Routiniert verfasst und flüssig zu lesen
Zunächst trügt der Titel ein stückweit schon. Denn zwar bildet jener
"Wilde", der damals, vor Jahrzehnten, alleine und wohl ausgesetzt im
Wald gefunden wurde, eine der wesentlichen Figuren dieses Thrillers, aber um
dieses bis dato unaufgeklärte Auffinden im Wald geht es nicht. Das bildet nur
hier und da eine Art roten Faden, der auf zukünftige Bände um Wilde
hinzuweisen scheint. Im vorliegenden Thriller geht es eher um zwei Jugendliche,
einen Jungen und ein Mädchen, sehr verschieden in der Person, sehr verschieden
im Hintergrund der Familien, einander auch nicht unbedingt zugetan, außer man
betrachtet systematisches Mobbing als eine Form der "Zuwendung".

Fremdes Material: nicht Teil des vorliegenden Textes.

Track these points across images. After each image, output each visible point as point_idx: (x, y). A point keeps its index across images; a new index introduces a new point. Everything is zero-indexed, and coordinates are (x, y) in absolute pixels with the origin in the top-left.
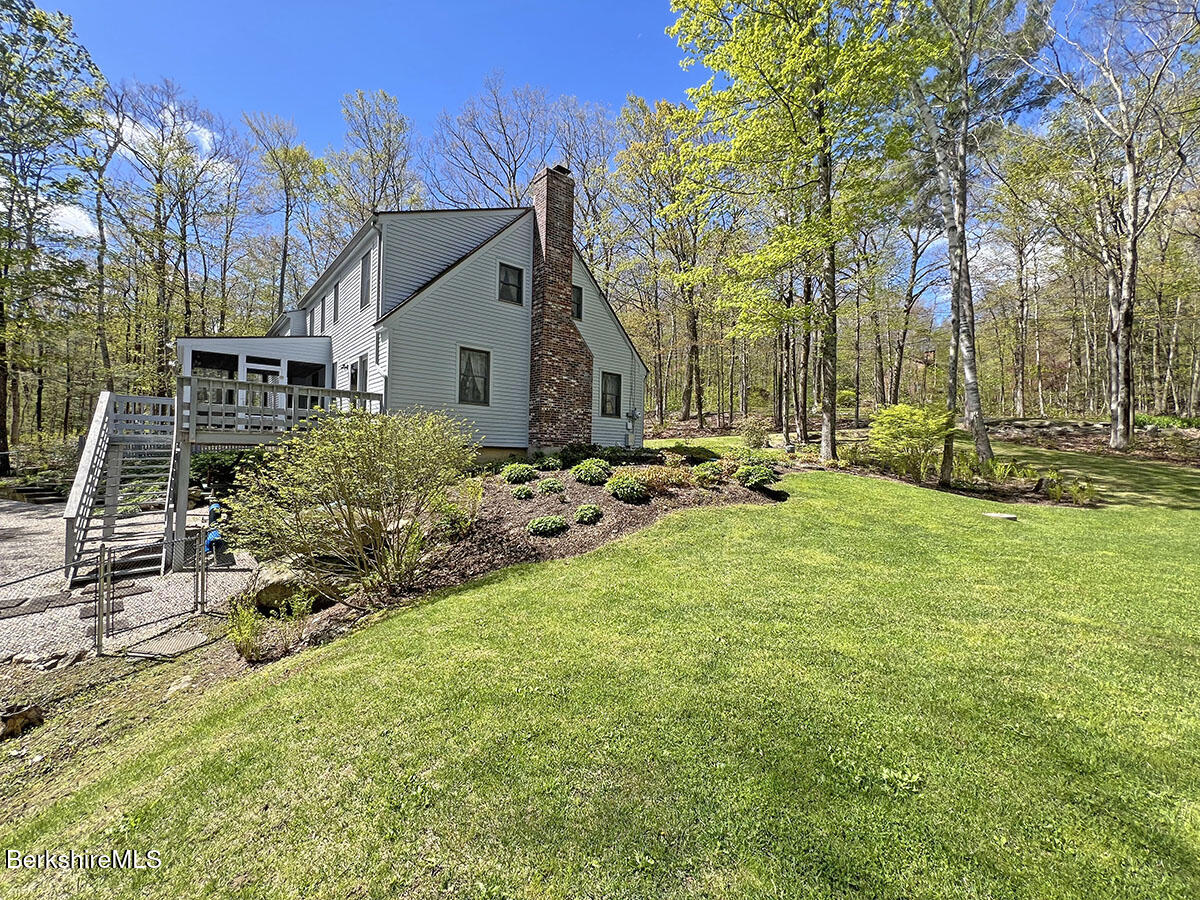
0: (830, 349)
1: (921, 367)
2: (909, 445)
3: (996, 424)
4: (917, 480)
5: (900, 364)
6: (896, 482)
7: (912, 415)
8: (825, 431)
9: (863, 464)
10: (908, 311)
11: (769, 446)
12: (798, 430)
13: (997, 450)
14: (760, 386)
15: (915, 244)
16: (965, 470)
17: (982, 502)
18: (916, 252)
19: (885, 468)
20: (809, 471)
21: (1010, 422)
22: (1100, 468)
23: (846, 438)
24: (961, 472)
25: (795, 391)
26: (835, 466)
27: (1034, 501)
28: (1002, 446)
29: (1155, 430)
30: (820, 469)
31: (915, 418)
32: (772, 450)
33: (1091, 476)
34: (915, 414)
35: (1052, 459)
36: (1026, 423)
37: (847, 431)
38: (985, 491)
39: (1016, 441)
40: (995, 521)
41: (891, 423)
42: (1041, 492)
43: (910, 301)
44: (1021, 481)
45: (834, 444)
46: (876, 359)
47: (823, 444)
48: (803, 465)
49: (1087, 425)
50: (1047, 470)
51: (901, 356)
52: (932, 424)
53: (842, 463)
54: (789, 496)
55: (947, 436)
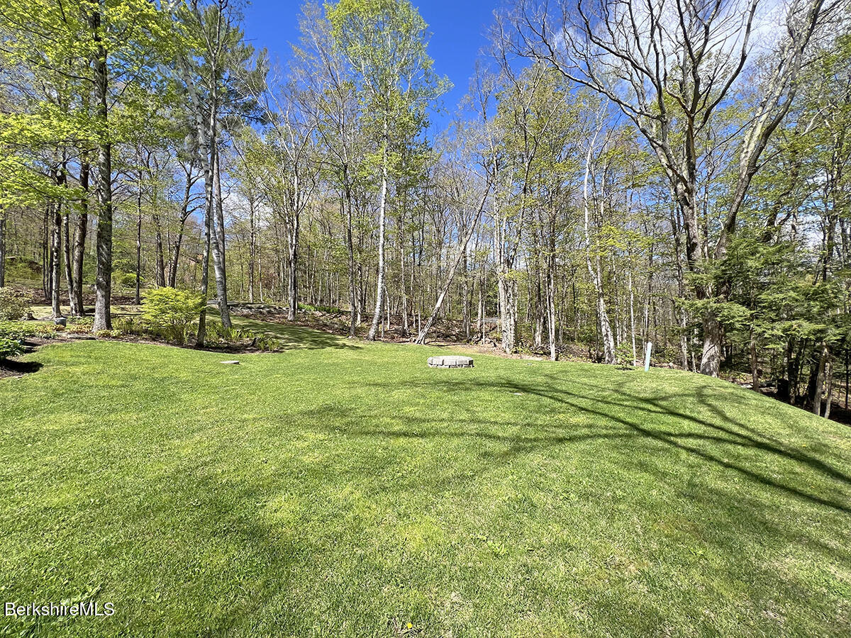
0: (105, 234)
1: (193, 263)
2: (174, 318)
3: (236, 306)
4: (180, 343)
5: (177, 259)
6: (163, 345)
7: (176, 295)
8: (99, 305)
9: (138, 333)
10: (183, 221)
11: (32, 319)
12: (72, 304)
13: (234, 322)
14: (29, 258)
15: (189, 175)
16: (214, 335)
17: (221, 355)
18: (189, 180)
19: (156, 335)
20: (77, 341)
21: (244, 304)
22: (282, 331)
23: (124, 312)
24: (211, 336)
25: (69, 266)
26: (108, 336)
27: (252, 351)
28: (239, 319)
29: (305, 311)
30: (90, 339)
31: (178, 298)
32: (36, 322)
33: (278, 335)
34: (178, 295)
35: (262, 327)
36: (253, 306)
37: (127, 306)
38: (226, 348)
39: (247, 317)
40: (226, 366)
41: (160, 301)
42: (254, 347)
43: (185, 215)
44: (246, 341)
45: (109, 318)
46: (157, 252)
47: (97, 316)
48: (69, 336)
49: (280, 308)
50: (258, 333)
51: (178, 253)
52: (191, 303)
53: (114, 333)
54: (42, 366)
55: (202, 312)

Doch eines haben beide später gemeinsam. Beide sind für eine Weile
verschwunden. Ist das eine Art Challenge, wie sie Naomi bereits früher
durchgeführt hat? Ist es ein Durchbrennen eines heimlichen Liebenspaares?
Gehören die beiden Fälle überhaupt zusammen? Welche Rolle spielen bei Beiden
Vater und Mutter (in ganz verschiedener Hinsicht). All diesen Fragen geht Coben
nach, dies aber hier und da ein wenig ungeordnet, als würde die reine Menge der
Themen, die Coben verarbeitet, den Überblick ein stückweit schrumpfen
lassen.
Das Mobbing, das zunächst im Mittelpunkt der Fälle steht, spielt am Ende
nurmehr wenig Rolle im Verlauf der Ereignisse, Klimaprobleme, mächtige Männer,
die die Welt "von oben" zu ändern gedenken, die politische
Hufeisentheorie, die schwierige Rolle der social media, die moderne Art eine
"Teilen und Herrschen", die angestrebt wird, die Macht der Talk-Shows,
die Konturierung der Gesellschaften in erbitterte gegensätzliche Lager, all das
spielt zu Zeiten je eine Rolle im Thriller. Nähert man sich dabei dem Kern der
Ereignisse an (einem konkreten Videomitschnitt), dann ist auch das Ende des
Thrillers keine sonderlich große Überraschung mehr.
Fazit
Was Coben dabei aber gut und unterhaltsam versteht, ist ein Blick in den
Hintergrund der politischen Strategien (auf nur wenigen Seiten erläutert Coben
klar und für jeden Leser verständlich, wie das in der Gegenwart mit der
Einflussnahme, mit Bots und mit Medienstrategien funktioniert. Dass sein
"Rusty Eggert" durchaus an einen realen amerikanischen Präsidenten
erinnert, passt hier tatsächlich bestens ins Bild.
Auch Wilde als Figur ist interessant gezeichnet, der Hintergrund seines
Schicksals bleibt über den Thriller hinweg offen und hält den Leser neugierig.
So dass, im Gesamten, ein gut lesbarer, zwar thematisch etwas überfrachteter,
Thriller vorliegt, der solide unterhält und einige Rätsel zumindest über den
größten Teil der Lektüre hinweg dem Leser vor Augen führt.